# Normalization of 1D velocity boltzmann distribution

1. May 9, 2015

### throneoo

Suppose the pdf is A*exp(-mv^2/2kT) , where A is the normalization constant.

To obtain A I would integrate the pdf over the all possible values of v. The question is, should the limits be (-infinity,infinity) or [0,infinity) ? It seems that only by choosing the former can I get the correct normalization, but if in essence this is derived from an energy distribution , why doesn't it run from 0 to infinity?

If I try to work out <v> or <v^2> of this distribution, should I use (-infinity,infinity) or [0,infinity) ? because I always use the latter when working with the standard 3D maxwell boltzmann distribution (normalization, <v>, <v^2>)

2. May 9, 2015

### Simon Bridge

The pdf should be integrated over all possible values of v.
It is important to understand the processes you use, not just remember to use them.

3. May 10, 2015

### throneoo

as far as i understand it, the function is derived from a distribution of speed, which starts from 0. But if i am to use it to find the distribution of velocity, I presume it is reasonable to start from -infinity.

What I would then be confused about is the following: In the derivation of the 3d speed distribution , the same 1d velocity normalization constant (from above) is raised to the power 3. Why is a velocity normalization constant used in a speed distribution ?

4. May 10, 2015

### Simon Bridge

Consider:
In each linear degree of freedom, the velocity distribution function would be even - since there is an equal chance of going either way.

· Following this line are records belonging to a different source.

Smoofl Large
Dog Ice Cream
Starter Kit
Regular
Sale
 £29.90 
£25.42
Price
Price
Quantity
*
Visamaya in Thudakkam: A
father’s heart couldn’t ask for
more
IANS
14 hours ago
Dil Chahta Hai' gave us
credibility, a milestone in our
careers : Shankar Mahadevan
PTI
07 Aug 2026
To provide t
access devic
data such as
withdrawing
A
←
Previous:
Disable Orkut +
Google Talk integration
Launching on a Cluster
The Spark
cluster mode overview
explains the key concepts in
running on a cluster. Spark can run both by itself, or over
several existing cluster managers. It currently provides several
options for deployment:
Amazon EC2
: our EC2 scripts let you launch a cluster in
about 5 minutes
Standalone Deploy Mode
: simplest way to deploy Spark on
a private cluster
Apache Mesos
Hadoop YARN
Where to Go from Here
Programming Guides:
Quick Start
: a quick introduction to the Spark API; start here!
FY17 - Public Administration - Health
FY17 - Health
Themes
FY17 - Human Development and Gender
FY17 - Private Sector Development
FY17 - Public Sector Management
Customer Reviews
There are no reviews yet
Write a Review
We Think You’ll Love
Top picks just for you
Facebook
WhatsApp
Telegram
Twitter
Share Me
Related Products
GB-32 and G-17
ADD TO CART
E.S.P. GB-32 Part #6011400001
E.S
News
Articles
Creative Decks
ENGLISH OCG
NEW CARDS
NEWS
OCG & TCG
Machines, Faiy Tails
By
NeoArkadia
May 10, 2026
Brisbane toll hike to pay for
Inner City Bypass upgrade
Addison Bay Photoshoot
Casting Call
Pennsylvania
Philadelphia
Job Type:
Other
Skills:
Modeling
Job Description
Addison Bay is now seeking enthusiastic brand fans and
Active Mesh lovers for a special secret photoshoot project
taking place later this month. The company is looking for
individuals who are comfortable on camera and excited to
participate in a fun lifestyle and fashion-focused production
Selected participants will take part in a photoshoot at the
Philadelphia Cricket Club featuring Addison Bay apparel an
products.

What is the difference when you try the derivation from velocity instead of speed?

5. May 10, 2015

### Simon Bridge

Consider:
In each linear degree of freedom, the velocity distribution function would be even - since there is an equal chance of going either way.

What is the difference when you try the derivation from velocity instead of speed?

6. May 12, 2015

### throneoo

If I start from linear speed distributions from the start, I would get a normalization constant that is twice as large as that for a velocity distribution. Thus the 3d speed distribution would have an extra factor of 8 compared to the standard one, which is derived from linear velocity distributions

7. May 14, 2015

### Simon Bridge

OK - so that basically means that the area in $(-\infty,\infty)$ for the un-normalized speed-derived function is twice that for the un-normalized velocity distribution.
Does that makes sense considering what you are doing?

After normalization, the main difference will be that the probability of $0<v<\infty$ is 0.5 for one and 1 for the other.